Immunol Rev 2010 Nov;238(1):47-62
Experimental Hematopoiesis Unit, Department of Clinical and Experimental Medicine, Faculty of Health Sciences, Linköping University, Linköping, Sweden.
The maturation of B-lymphoid cells from hematopoietic stem cells in the bone marrow is a complex process under control of interplay between extrinsic and intrinsic factors.
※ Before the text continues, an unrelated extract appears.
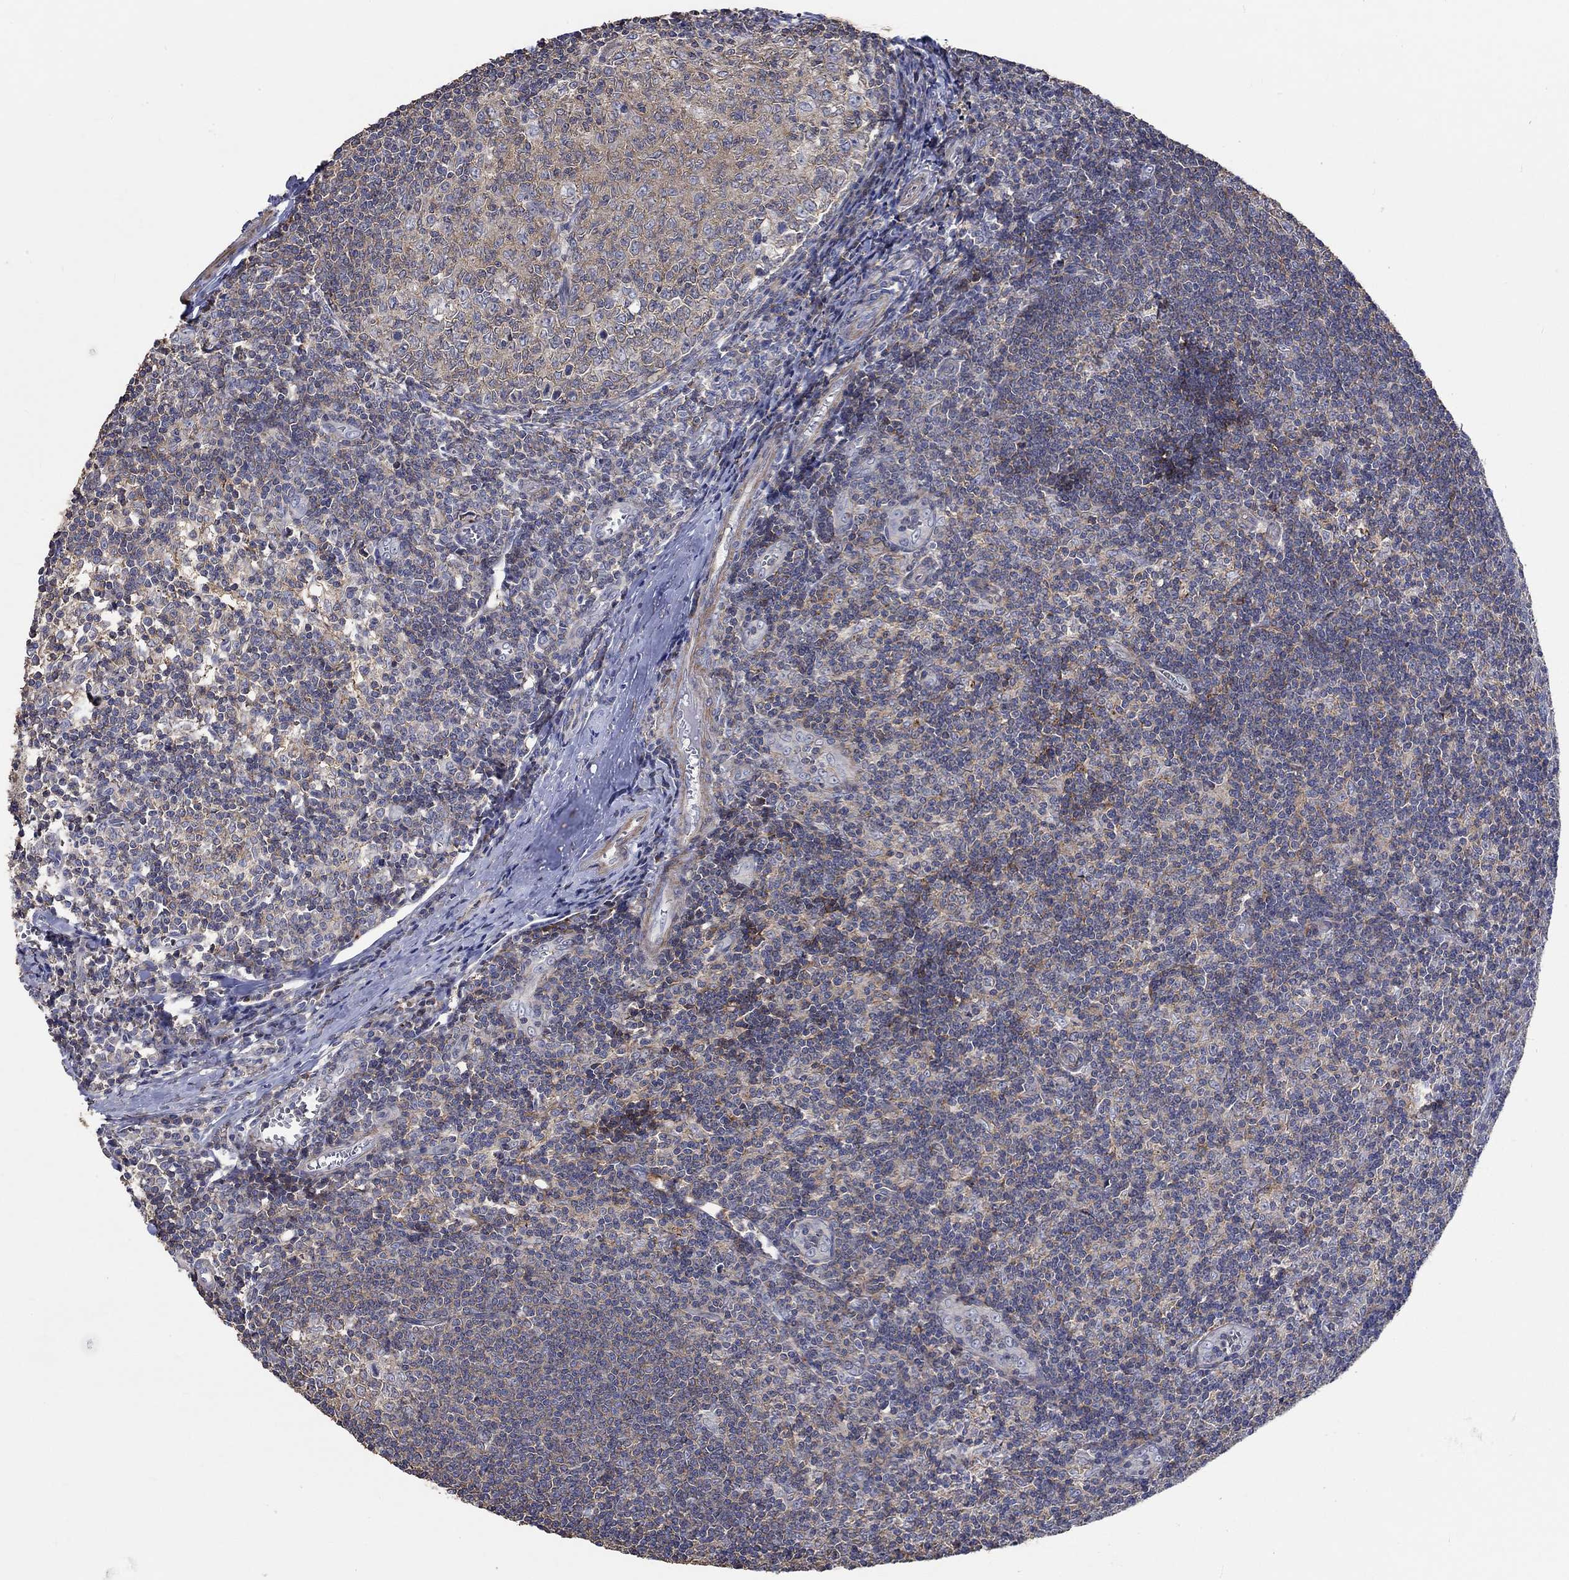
{"staining": {"intensity": "moderate", "quantity": "25%-75%", "location": "cytoplasmic/membranous"}, "tissue": "tonsil", "cell_type": "Germinal center cells", "image_type": "normal", "snomed": [{"axis": "morphology", "description": "Normal tissue, NOS"}, {"axis": "topography", "description": "Tonsil"}], "caption": "Immunohistochemistry histopathology image of unremarkable tonsil stained for a protein (brown), which demonstrates medium levels of moderate cytoplasmic/membranous positivity in approximately 25%-75% of germinal center cells.", "gene": "TNFAIP8L3", "patient": {"sex": "male", "age": 33}}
In addition to serving as a model for normal cell differentiation, disturbances in this process results in immunodeficiencies and malignancies, such as leukemia and lymphoma, making the subject of high relevance for modern medicine. Although the process of B lymphopoiesis has been under intense investigation, recent methodological developments within the area of cell sorting, genome-wide expression, and DNA-binding analysis has allowed for a rapid development of the understanding of B-lymphocyte differentiation. This has suggested that the path to B-lymphoid cell fate may be initiated by lineage priming reflected in the expression of lymphoid associated genes already in multipotent hematopoietic progenitors. Upon differentiation, the gene expression profile is changed to involve an increasing number of B-lineage-restricted genes linked to loss of alternative developmental potentials and B-lineage commitment. This review focuses on the molecular regulation of early B-lymphoid development and aims to provide an up to date summary of the current status of the research area.